Work instruction - Below are the records; collect from them each line containing the string "Angry".

(Stored data entries)
[Start of section]

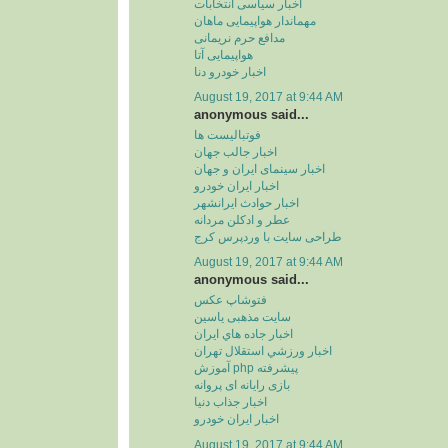
اخبار سیاسی انتخابات
مهماندار هواپیمایی ماهان
مدافع حرم نریمانی
هواپیمایی آتا
اخبار خودرو دنا
August 19, 2017 at 9:44 AM
anonymous said...
فوتبالیست ها
اخبار جالب جهان
اخبار سینمای ایران و جهان
اخبار ایران خودرو
اخبار حوادث ایرانشهر
عطر و ادکلن مردانه
طراحی سایت با وردپرس کرج
August 19, 2017 at 9:44 AM
anonymous said...
فتوشاپ عکس
سایت مذهبی یاسین
اخبار جاده هاي ايران
اخبار ورزشي استقلال تهران
آموزش php پیشرفته
بازی رایانه ای پروانه
اخبار جذاب دنیا
اخبار ایران خودرو
August 19, 2017 at 9:44 AM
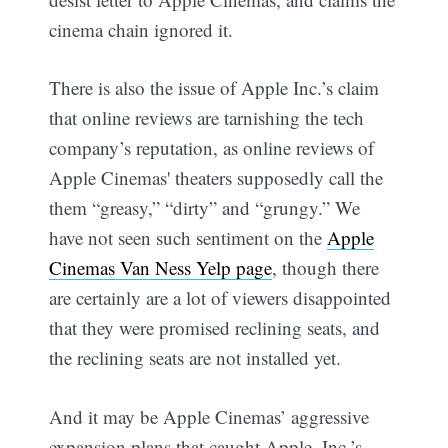
cinema chain ignored it.
There is also the issue of Apple Inc.’s claim
that online reviews are tarnishing the tech
company’s reputation, as online reviews of
Apple Cinemas' theaters supposedly call the
them “greasy,” “dirty” and “grungy.” We
have not seen such sentiment on the
Apple
Cinemas Van Ness Yelp page
, though there
are certainly are a lot of viewers disappointed
that they were promised reclining seats, and
the reclining seats are not installed yet.
And it may be Apple Cinemas’ aggressive
expansion plans that caught Apple, Inc.’s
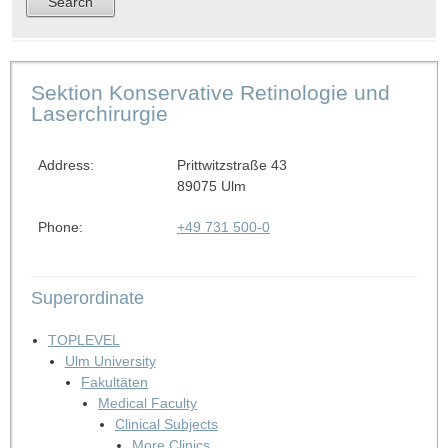
Sektion Konservative Retinologie und
Laserchirurgie
Address:
Prittwitzstraße 43
89075 Ulm
Phone:
+49 731 500-0
Superordinate
TOPLEVEL
Ulm University
Fakultäten
Medical Faculty
Clinical Subjects
More Clinics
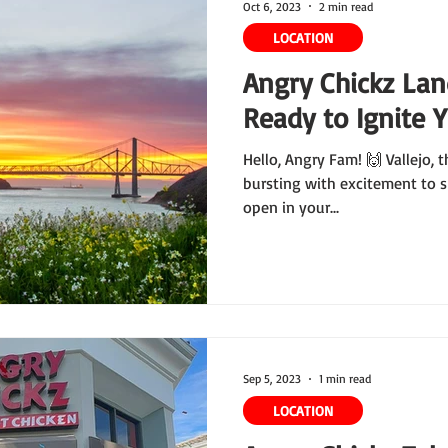
Oct 6, 2023
2 min read
LOCATION
Angry Chickz Land
Ready to Ignite 
Hello, Angry Fam! 🙌 Vallejo, t
bursting with excitement to s
open in your...
Sep 5, 2023
1 min read
LOCATION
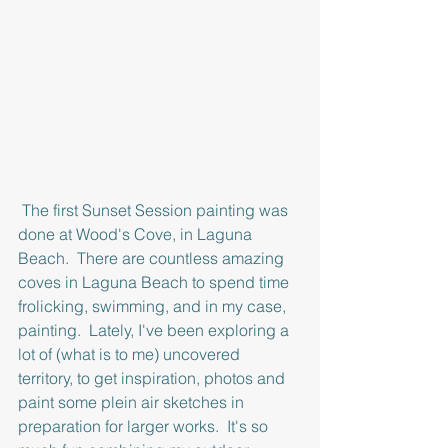
 The first Sunset Session painting was 
done at Wood's Cove, in Laguna 
Beach.  There are countless amazing 
coves in Laguna Beach to spend time 
frolicking, swimming, and in my case, 
painting.  Lately, I've been exploring a 
lot of (what is to me) uncovered 
territory, to get inspiration, photos and 
paint some plein air sketches in 
preparation for larger works.  It's so 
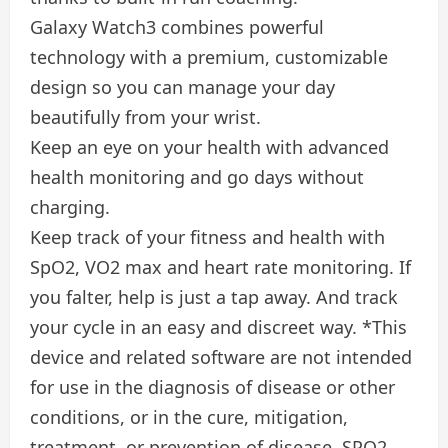
Galaxy Watch3 combines powerful
technology with a premium, customizable
design so you can manage your day
beautifully from your wrist.
Keep an eye on your health with advanced
health monitoring and go days without
charging.
Keep track of your fitness and health with
SpO2, VO2 max and heart rate monitoring. If
you falter, help is just a tap away. And track
your cycle in an easy and discreet way. *This
device and related software are not intended
for use in the diagnosis of disease or other
conditions, or in the cure, mitigation,
treatment, or prevention of disease. SPO2,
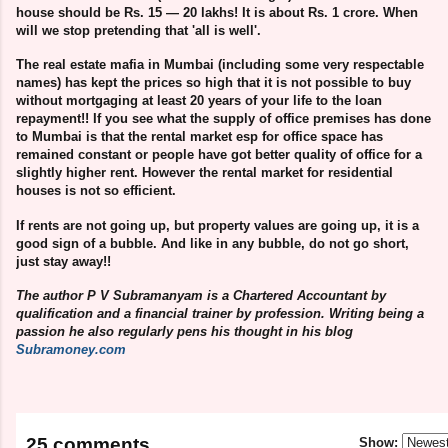
house should be Rs. 15 — 20 lakhs! It is about Rs. 1 crore. When
will we stop pretending that 'all is well'.
The real estate mafia in Mumbai (including some very respectable
names) has kept the prices so high that it is not possible to buy
without mortgaging at least 20 years of your life to the loan
repayment!! If you see what the supply of office premises has done
to Mumbai is that the rental market esp for office space has
remained constant or people have got better quality of office for a
slightly higher rent. However the rental market for residential
houses is not so efficient.
If rents are not going up, but property values are going up, it is a
good sign of a bubble. And like in any bubble, do not go short,
just stay away!!
The author P V Subramanyam is a Chartered Accountant by
qualification and a financial trainer by profession. Writing being a
passion he also regularly pens his thought in his blog
Subramoney.com
25 comments
Show:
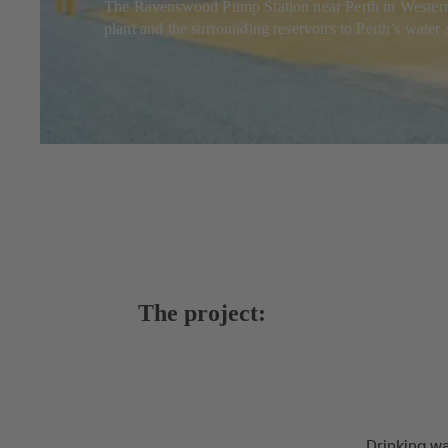
The Ravenswood Pump Station near Perth in Western Aus
plant and the surrounding reservoirs to Perth’s water
The project:
Drinking wa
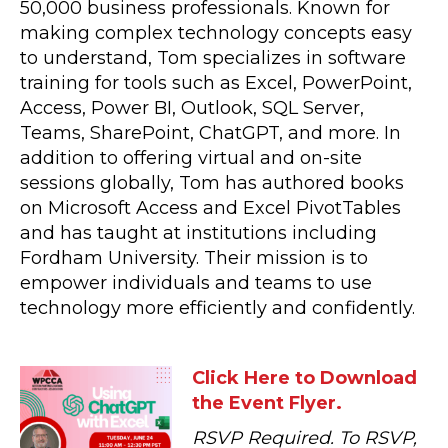
50,000 business professionals. Known for
making complex technology concepts easy
to understand, Tom specializes in software
training for tools such as Excel, PowerPoint,
Access, Power BI, Outlook, SQL Server,
Teams, SharePoint, ChatGPT, and more. In
addition to offering virtual and on-site
sessions globally, Tom has authored books
on Microsoft Access and Excel PivotTables
and has taught at institutions including
Fordham University. Their mission is to
empower individuals and teams to use
technology more efficiently and confidently.
Click Here to Download
the Event Flyer.
RSVP Required. To RSVP,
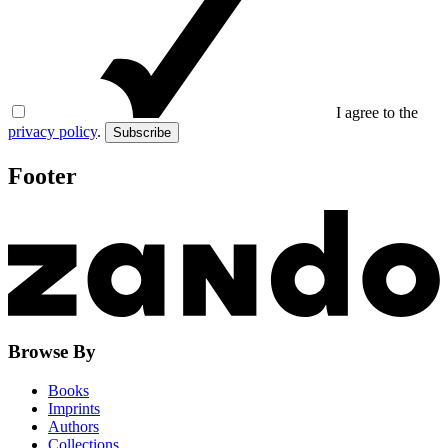
I agree to the
privacy policy
.
Subscribe
Footer
Browse By
Books
Imprints
Authors
Collections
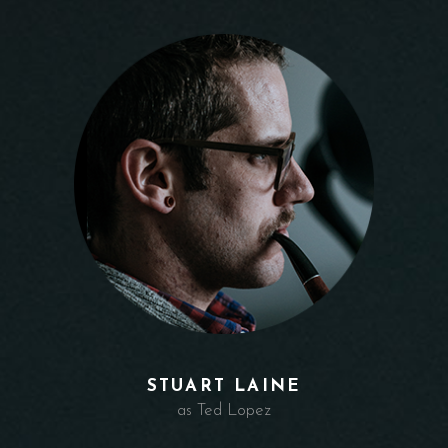
STUART LAINE
as Ted Lopez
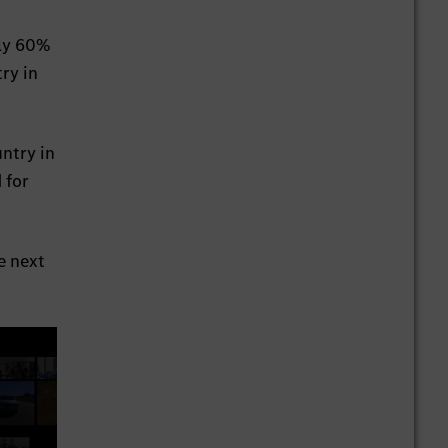
hly 60%
ry in
ntry in
 for
e next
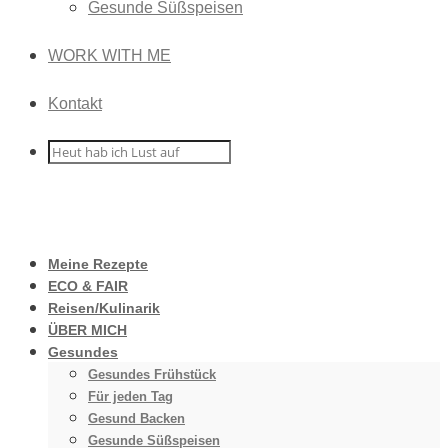
Gesunde Süßspeisen
WORK WITH ME
Kontakt
Meine Rezepte
ECO & FAIR
Reisen/Kulinarik
ÜBER MICH
Gesundes
Gesundes Frühstück
Für jeden Tag
Gesund Backen
Gesunde Süßspeisen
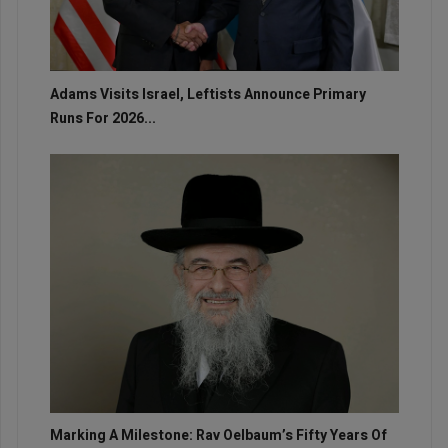
Adams Visits Israel, Leftists Announce Primary
Runs For 2026...
Marking A Milestone: Rav Oelbaum’s Fifty Years Of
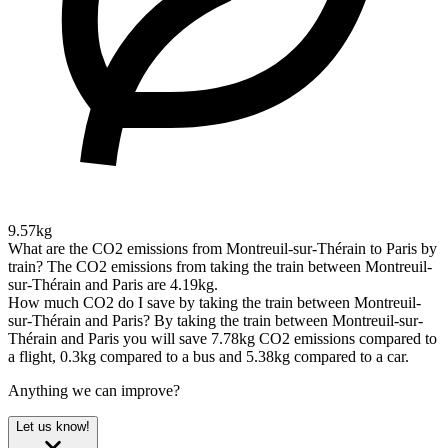
9.57kg
What are the CO2 emissions from Montreuil-sur-Thérain to Paris by
train?
The CO2 emissions from taking the train between Montreuil-
sur-Thérain and Paris are 4.19kg.
How much CO2 do I save by taking the train between Montreuil-
sur-Thérain and Paris?
By taking the train between Montreuil-sur-
Thérain and Paris you will save 7.78kg CO2 emissions compared to
a flight, 0.3kg compared to a bus and 5.38kg compared to a car.
Anything we can improve?
Let us know!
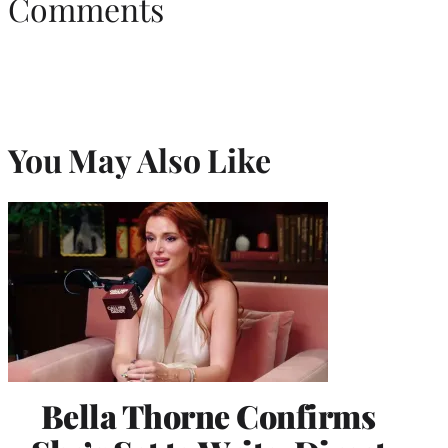
Comments
You May Also Like
Bella Thorne Confirms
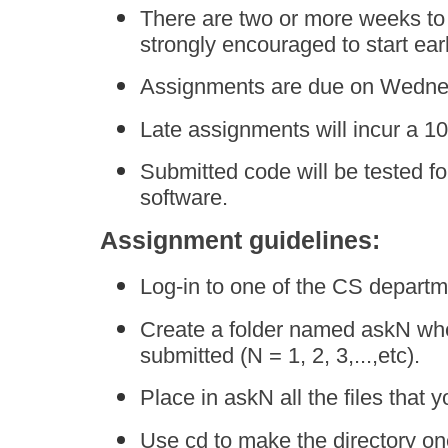
There are two or more weeks to
strongly encouraged to start earl
Assignments are due on Wednesd
Late assignments will incur a 10
Submitted code will be tested fo
software.
Assignment guidelines:
Log-in to one of the CS departm
Create a folder named askN whe
submitted (N = 1, 2, 3,...,etc).
Place in askN all the files that 
Use cd to make the directory on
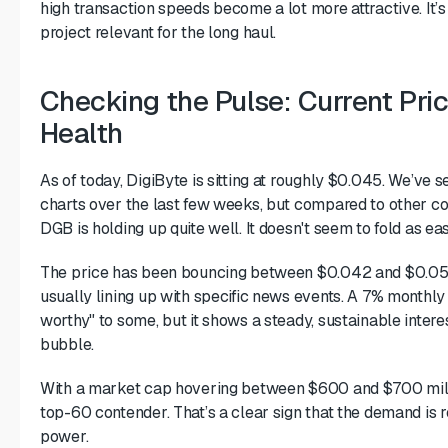
high transaction speeds become a lot more attractive. It’s 
project relevant for the long haul.
Checking the Pulse: Current Pri
Health
As of today, DigiByte is sitting at roughly $0.045. We’ve 
charts over the last few weeks, but compared to other co
DGB is holding up quite well. It doesn't seem to fold as e
The price has been bouncing between $0.042 and $0.05 r
usually lining up with specific news events. A 7% monthl
worthy" to some, but it shows a steady, sustainable intere
bubble.
With a market cap hovering between $600 and $700 millio
top-60 contender. That’s a clear sign that the demand is r
power.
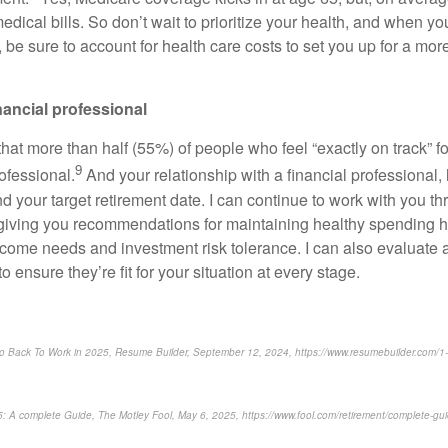
medical bills. So don’t wait to prioritize your health, and when y
 be sure to account for health care costs to set you up for a mo
inancial professional
at more than half (55%) of people who feel “exactly on track” fo
9
rofessional.
And your relationship with a financial professional,
d your target retirement date. I can continue to work with you t
 giving you recommendations for maintaining healthy spending ha
income needs and investment risk tolerance. I can also evaluate
o ensure they’re fit for your situation at every stage.
Go Back To Work in 2025, Resume Builder, September 12, 2024, https://www.resumebuilder.com/1-in
25: A complete Guide, The Motley Fool, May 6, 2025, https://www.fool.com/retirement/complete-gui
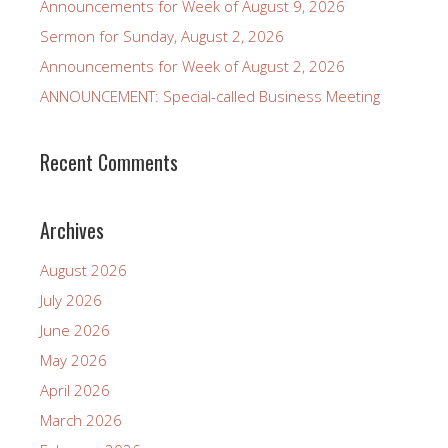
Announcements for Week of August 9, 2026
Sermon for Sunday, August 2, 2026
Announcements for Week of August 2, 2026
ANNOUNCEMENT: Special-called Business Meeting
Recent Comments
Archives
August 2026
July 2026
June 2026
May 2026
April 2026
March 2026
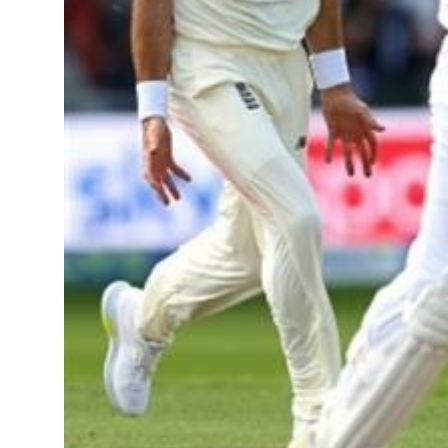
Sports
Diaspora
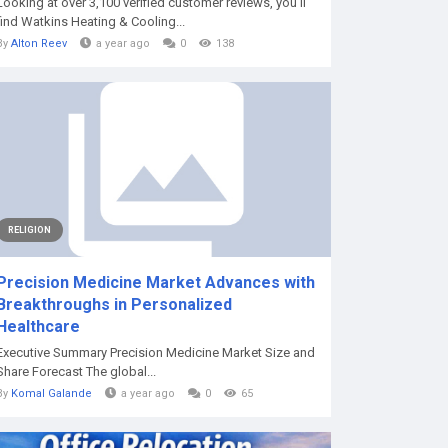
Looking at over 3,100 verified customer reviews, you'll
find Watkins Heating & Cooling...
By
Alton Reev
a year ago
0
138
RELIGION
Precision Medicine Market Advances with
Breakthroughs in Personalized
Healthcare
Executive Summary Precision Medicine Market Size and
Share Forecast The global...
By
Komal Galande
a year ago
0
65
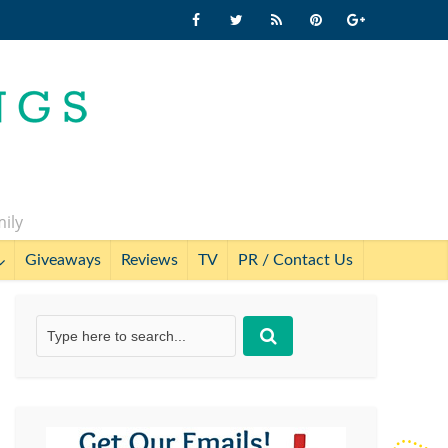
mily
Giveaways
Reviews
TV
PR / Contact Us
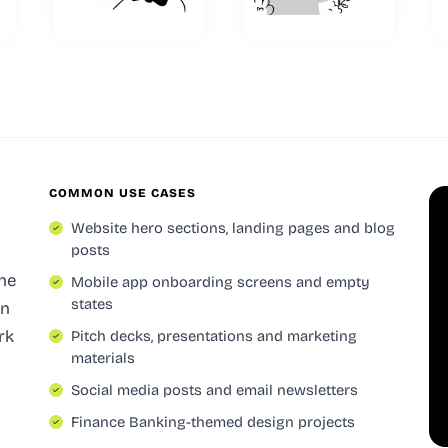
COMMON USE CASES
Website hero sections, landing pages and blog
posts
the
Mobile app onboarding screens and empty
states
in
rk
Pitch decks, presentations and marketing
materials
Social media posts and email newsletters
-
Finance Banking-themed design projects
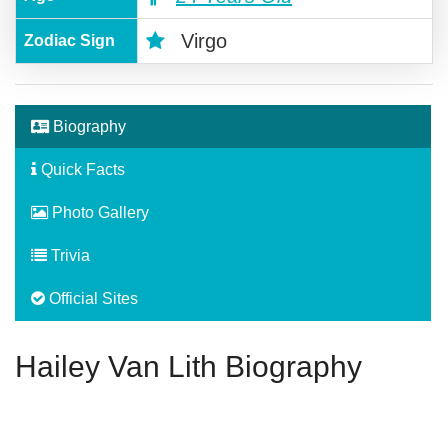
Virgo
Zodiac Sign
Biography
Quick Facts
Photo Gallery
Trivia
Official Sites
Hailey Van Lith Biography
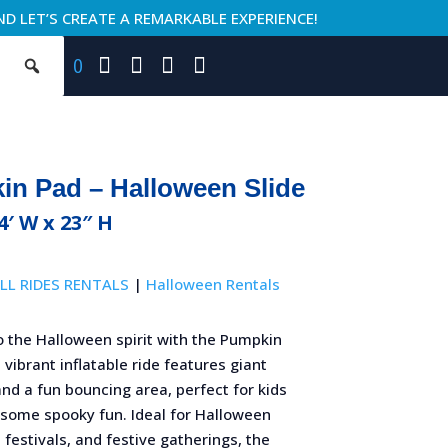
ND LET’S CREATE A REMARKABLE EXPERIENCE!
0
n Pad – Halloween Slide
24′ W x 23″ H
LL RIDES RENTALS
|
Halloween Rentals
o the Halloween spirit with the Pumpkin
 vibrant inflatable ride features giant
d a fun bouncing area, perfect for kids
 some spooky fun. Ideal for Halloween
l festivals, and festive gatherings, the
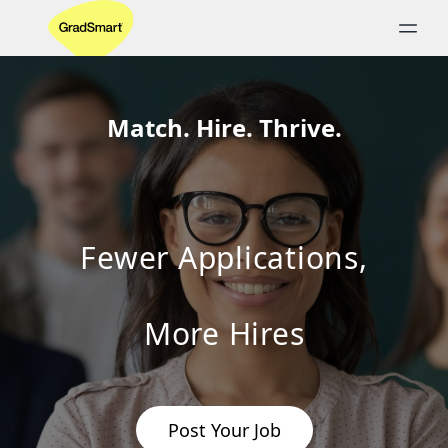
Match. Hire. Thrive.
Fewer Applications,
More Hires
Post Your Job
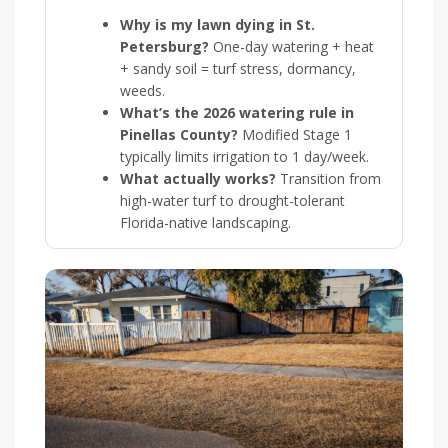
Why is my lawn dying in St.
Petersburg?
One-day watering + heat
+ sandy soil = turf stress, dormancy,
weeds.
What’s the 2026 watering rule in
Pinellas County?
Modified Stage 1
typically limits irrigation to 1 day/week.
What actually works?
Transition from
high-water turf to drought-tolerant
Florida-native landscaping.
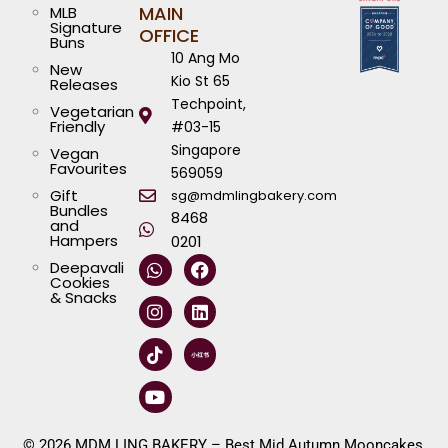
MAIN
MLB
Signature
OFFICE
Buns
10 Ang Mo
New
Kio St 65
Releases
Techpoint,
Vegetarian
Friendly
#03-15
Singapore
Vegan
Favourites
569059
Gift
sg@mdmlingbakery.com
Bundles
8468
and
Hampers
0201
W
I
T
Y
F
L
Deepavali
h
n
i
o
a
i
Cookies
a
s
k
u
c
n
& Snacks
t
t
t
t
e
k
s
a
o
u
b
e
a
g
k
b
o
d
p
r
e
o
i
p
a
k
n
m
© 2026 MDM LING BAKERY – Best Mid Autumn Mooncakes,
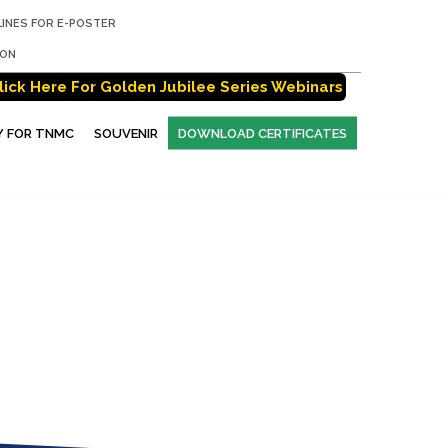
LINES FOR E-POSTER
ION
lick Here For Golden Jubilee Series Webinars
Y FOR TNMC
SOUVENIR
DOWNLOAD CERTIFICATES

[End of section]

Exercise solution -
Angry Chickz Land
Hello, Angry Fam! 🙌 Vallejo, t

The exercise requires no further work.